Intercropping has been shown to increase flower visitor or natural enemy abundance and diversity (Norris et al. 2018; Brandmeier et al. 2021) while at the same time enhancing yield stability and productivity (Yu et al. 2015; Raseduzzaman & Jensen 2017; Liet al. 2020) or reducing needs for chemical fertilizers when cereals are intercropped with legumes (Hauggaard-Nielsen et al.2008). Despite these benefits, intercropping has remained surprisingly unpopular in industrialized countries, though it is widely used in low-input tropical agroecosystems (Hauggaard-Nielsen et al. 2009) and in traditional smallholder farming systems in the Global South (Brooker et al. 2015). When implemented at larger scales in the landscape, intercropping may be an important measure to support arthropod populations by increasing the availability of food and nesting resources.

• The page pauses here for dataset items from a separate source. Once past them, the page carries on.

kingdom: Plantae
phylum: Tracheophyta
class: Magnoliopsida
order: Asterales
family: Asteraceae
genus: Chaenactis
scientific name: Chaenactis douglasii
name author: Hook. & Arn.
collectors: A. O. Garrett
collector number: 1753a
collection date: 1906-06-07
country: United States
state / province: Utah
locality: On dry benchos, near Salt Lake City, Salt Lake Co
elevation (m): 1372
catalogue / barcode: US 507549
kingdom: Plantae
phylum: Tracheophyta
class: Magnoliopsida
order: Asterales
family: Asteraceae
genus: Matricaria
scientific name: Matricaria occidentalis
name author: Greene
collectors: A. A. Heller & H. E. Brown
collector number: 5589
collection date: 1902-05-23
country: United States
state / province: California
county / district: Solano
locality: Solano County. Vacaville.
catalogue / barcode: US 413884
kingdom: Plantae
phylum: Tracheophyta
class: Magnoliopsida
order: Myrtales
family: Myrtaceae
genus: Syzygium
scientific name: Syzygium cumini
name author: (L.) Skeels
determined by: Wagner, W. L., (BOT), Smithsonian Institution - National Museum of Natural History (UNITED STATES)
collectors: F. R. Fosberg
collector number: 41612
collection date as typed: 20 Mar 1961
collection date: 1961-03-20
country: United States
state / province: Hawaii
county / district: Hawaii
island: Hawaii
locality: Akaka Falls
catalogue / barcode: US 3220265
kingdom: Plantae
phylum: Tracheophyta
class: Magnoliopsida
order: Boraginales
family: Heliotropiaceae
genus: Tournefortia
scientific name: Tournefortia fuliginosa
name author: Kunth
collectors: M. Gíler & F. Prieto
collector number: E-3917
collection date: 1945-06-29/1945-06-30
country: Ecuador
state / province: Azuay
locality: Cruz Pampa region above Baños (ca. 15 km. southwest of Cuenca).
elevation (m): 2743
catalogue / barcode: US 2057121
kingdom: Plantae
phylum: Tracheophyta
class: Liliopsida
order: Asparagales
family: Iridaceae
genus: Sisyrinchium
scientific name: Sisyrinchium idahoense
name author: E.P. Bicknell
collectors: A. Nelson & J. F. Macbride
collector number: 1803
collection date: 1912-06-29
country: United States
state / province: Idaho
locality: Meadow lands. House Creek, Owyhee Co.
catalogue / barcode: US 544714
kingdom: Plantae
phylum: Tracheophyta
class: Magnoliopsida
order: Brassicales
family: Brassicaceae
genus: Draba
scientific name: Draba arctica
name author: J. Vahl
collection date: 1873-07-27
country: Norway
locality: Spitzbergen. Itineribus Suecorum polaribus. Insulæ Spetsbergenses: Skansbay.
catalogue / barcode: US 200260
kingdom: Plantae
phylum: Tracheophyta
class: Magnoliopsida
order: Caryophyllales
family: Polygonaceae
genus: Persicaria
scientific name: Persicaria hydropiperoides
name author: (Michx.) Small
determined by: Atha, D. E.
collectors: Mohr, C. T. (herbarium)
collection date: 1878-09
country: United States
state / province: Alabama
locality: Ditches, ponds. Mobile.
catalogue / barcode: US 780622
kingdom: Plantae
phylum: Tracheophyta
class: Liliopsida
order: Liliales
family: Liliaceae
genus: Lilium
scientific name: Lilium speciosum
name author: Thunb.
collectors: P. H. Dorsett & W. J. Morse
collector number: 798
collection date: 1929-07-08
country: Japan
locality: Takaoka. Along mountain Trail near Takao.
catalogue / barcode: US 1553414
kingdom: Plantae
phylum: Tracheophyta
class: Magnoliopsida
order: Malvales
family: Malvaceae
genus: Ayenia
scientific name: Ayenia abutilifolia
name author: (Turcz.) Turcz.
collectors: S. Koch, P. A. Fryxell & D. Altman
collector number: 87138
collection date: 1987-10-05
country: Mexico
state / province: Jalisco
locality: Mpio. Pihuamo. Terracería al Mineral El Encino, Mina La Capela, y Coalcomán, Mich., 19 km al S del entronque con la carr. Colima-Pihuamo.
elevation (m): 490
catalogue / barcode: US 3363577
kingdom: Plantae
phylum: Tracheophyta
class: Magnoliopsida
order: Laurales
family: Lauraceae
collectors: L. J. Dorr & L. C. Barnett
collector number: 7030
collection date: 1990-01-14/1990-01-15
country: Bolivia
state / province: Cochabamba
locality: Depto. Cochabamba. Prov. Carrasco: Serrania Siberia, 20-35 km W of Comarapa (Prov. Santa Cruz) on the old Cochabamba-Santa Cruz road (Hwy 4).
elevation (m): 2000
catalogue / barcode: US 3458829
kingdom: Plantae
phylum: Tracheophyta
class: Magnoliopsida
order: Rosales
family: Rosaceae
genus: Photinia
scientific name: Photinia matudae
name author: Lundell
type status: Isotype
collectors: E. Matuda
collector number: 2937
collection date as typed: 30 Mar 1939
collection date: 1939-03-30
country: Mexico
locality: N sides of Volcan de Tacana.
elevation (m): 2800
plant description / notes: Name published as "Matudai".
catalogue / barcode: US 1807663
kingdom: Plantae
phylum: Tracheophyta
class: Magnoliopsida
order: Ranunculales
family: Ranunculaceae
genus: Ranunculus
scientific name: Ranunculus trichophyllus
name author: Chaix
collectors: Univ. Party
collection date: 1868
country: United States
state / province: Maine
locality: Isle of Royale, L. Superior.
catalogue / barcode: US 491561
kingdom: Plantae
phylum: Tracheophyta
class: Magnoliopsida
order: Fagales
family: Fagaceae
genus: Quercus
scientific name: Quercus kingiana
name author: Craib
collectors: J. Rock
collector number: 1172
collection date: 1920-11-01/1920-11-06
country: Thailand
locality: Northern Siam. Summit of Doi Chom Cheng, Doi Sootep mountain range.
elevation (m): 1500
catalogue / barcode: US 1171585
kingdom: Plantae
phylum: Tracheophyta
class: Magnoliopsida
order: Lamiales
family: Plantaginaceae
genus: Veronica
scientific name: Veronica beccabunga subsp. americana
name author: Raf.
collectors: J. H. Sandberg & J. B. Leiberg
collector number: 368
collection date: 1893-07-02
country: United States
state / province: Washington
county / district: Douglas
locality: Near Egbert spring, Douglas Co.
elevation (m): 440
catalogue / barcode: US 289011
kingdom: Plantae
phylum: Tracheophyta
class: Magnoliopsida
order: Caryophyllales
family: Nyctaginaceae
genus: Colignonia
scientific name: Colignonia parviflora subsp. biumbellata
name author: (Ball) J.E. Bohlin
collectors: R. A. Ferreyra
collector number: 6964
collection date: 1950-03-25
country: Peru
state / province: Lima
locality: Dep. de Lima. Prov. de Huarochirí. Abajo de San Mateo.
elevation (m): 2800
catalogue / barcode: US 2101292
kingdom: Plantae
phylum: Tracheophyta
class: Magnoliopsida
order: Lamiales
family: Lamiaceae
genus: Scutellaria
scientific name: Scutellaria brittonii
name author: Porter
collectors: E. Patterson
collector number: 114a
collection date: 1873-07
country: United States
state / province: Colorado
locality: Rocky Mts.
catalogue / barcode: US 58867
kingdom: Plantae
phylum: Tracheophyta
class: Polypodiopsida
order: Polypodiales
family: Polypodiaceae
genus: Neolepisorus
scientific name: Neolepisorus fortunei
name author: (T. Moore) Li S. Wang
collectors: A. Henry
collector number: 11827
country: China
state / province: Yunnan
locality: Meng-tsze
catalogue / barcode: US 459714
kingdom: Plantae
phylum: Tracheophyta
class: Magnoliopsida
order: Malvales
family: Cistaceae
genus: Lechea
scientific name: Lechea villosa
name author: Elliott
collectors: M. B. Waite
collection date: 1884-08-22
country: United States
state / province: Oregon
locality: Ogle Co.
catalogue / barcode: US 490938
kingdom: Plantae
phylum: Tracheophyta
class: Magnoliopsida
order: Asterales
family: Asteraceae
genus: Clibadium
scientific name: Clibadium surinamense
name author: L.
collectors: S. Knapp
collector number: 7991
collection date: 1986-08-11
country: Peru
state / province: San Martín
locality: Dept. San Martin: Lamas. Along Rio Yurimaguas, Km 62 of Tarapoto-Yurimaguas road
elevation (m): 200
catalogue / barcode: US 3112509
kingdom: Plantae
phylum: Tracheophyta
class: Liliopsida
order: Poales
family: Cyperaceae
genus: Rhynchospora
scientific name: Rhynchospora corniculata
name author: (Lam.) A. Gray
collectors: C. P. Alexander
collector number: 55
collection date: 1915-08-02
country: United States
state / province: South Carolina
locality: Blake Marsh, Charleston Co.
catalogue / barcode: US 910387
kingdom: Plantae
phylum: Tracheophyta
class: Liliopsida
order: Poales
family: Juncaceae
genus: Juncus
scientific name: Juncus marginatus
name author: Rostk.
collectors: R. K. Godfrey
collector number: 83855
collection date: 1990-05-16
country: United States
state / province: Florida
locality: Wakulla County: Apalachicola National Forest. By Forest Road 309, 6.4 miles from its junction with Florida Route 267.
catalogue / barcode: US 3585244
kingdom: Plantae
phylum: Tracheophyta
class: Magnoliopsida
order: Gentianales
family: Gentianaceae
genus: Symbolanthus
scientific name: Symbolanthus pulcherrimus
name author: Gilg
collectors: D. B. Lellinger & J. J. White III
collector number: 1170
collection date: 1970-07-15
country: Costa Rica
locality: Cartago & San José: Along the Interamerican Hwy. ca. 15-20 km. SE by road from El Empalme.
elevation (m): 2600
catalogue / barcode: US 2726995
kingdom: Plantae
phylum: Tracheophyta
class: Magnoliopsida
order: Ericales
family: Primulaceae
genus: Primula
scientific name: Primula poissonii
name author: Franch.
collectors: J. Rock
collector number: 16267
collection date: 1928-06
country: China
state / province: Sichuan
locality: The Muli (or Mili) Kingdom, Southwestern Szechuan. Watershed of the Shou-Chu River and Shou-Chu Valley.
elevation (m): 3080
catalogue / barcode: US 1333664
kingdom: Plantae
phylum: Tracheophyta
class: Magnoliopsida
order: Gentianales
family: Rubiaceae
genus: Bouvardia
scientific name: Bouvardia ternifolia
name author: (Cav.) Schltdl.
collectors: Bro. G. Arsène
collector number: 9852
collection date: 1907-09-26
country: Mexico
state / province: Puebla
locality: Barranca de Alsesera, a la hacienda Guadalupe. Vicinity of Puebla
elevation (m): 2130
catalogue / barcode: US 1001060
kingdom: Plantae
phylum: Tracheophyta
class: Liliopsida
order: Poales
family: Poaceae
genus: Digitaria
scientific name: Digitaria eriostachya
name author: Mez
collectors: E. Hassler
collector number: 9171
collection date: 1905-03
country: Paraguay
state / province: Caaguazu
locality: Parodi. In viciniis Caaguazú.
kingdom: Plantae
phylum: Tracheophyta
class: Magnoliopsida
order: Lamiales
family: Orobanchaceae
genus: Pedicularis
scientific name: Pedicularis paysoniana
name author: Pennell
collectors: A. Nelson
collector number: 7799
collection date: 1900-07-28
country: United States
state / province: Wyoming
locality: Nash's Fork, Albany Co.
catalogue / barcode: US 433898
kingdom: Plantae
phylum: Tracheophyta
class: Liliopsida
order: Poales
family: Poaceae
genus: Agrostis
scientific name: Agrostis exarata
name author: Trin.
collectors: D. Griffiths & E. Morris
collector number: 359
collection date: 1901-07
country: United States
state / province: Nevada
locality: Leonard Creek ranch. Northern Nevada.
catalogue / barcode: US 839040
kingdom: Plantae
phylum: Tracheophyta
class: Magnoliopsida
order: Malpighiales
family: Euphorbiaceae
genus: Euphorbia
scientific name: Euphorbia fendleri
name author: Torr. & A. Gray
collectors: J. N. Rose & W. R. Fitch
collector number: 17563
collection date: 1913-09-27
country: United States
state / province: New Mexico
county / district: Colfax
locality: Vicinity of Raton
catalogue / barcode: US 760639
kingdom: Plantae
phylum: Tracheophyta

Flower visitor richness and species composition depend on the local plant community (Rotchés-Ribalta et al. 2018), and it was shown that not only crop diversity, but also crop identity affects arthropods (Meyer et al., 2019). Additional community attributes such as interaction network complexity can help to understand relationships between crop diversity and ecosystem functioning, such as pollination success or crop yield (Saunders & Rader 2019). Besides crop diversity and identity, a large body of literature has examined effects of management intensity (e.g. organic vs. conventional farming) on flower visitors. However, only few studies so far compared monocultures and mixtures under high vs. low input management (Brandmeier et al.2021).
In our experiment, we focus on biodiversity benefits from intercropping. We experimentally manipulated management intensity (high vs. low), crop diversity within the cropping system (crop monocultures, two- and three-species mixtures and, as control plots, plots where no crops were sown. These plots in particular were overgrown by weeds, depending on the application of herbicides as part of the management treatment) and crop identity (wheat, faba bean, linseed, oilseed rape) in a series of intercropping trials to test effects of increasing crop diversity and different crop identities in monocultures and mixtures on arthropod and especially flower visitor diversity and community structure. We expect higher arthropod diversity and higher arthropod abundance with increasing crop diversity (hypothesis 1). We assume that some crops are more appealing than others, due to floral resource provisioning and differences in growth habit, leading to higher diversity and abundances in these plots and therefore more complex plant-flower visitor networks (hypothesis 2).